▸ **Work required**: Reproduce word for word the part of the Rule of 72 post starting with "Here is the" and going on through "I’d have $80K.".

Instead of moving on to Calculating Interest 3, this post is a bonus. It follows on Calculating Interest 2: Compound Interest.

The Rule of 72 enables you to estimate compound interest in your head. It answers the question: How many years will it take for my investment to double in value?

Here is the formula: 72 divided by Rate of Growth equals Number of Years to Double in Value.

For example, if I can get a 6% compound interest return, my money would double every 12 years. 72 divided by 6 equals 12. So if I invested $10K, then in 12 years, I’d have $20K. At year 24, my money would double again, so I’d have $40K. At year 36, I’d have $80K.

I can also flip formula around: 72 divided by Number of Years to Double in Value equals Rate of Growth. For example, if I want to double my money every 8 years, I’d need to find an investment that produces a 9% compound interest return. 72 divided by 8 equals 9.

▸ **Supplied material**:
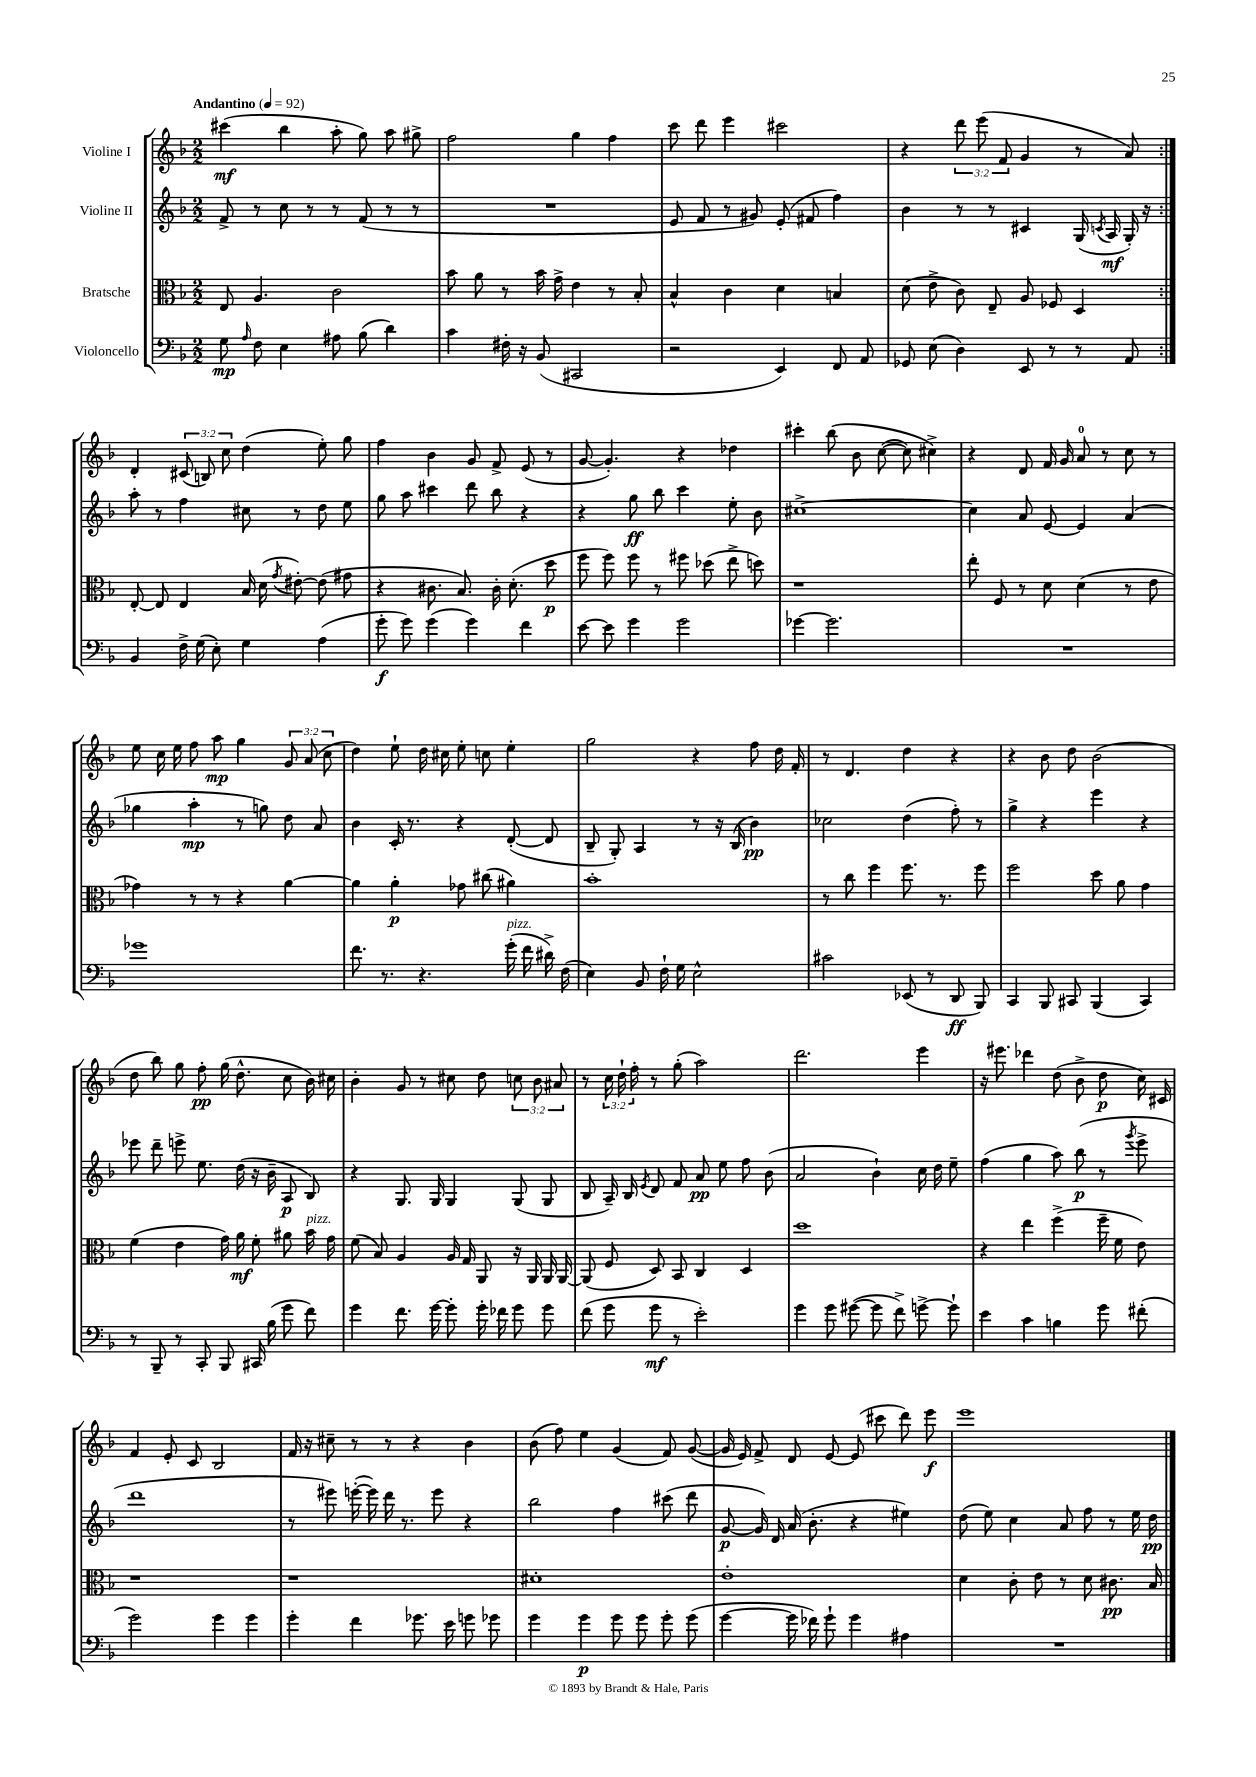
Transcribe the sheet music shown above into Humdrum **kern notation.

▸ **Reply**:
Here is the formula: 72 divided by Rate of Growth equals Number of Years to Double in Value.

For example, if I can get a 6% compound interest return, my money would double every 12 years. 72 divided by 6 equals 12. So if I invested $10K, then in 12 years, I’d have $20K. At year 24, my money would double again, so I’d have $40K. At year 36, I’d have $80K.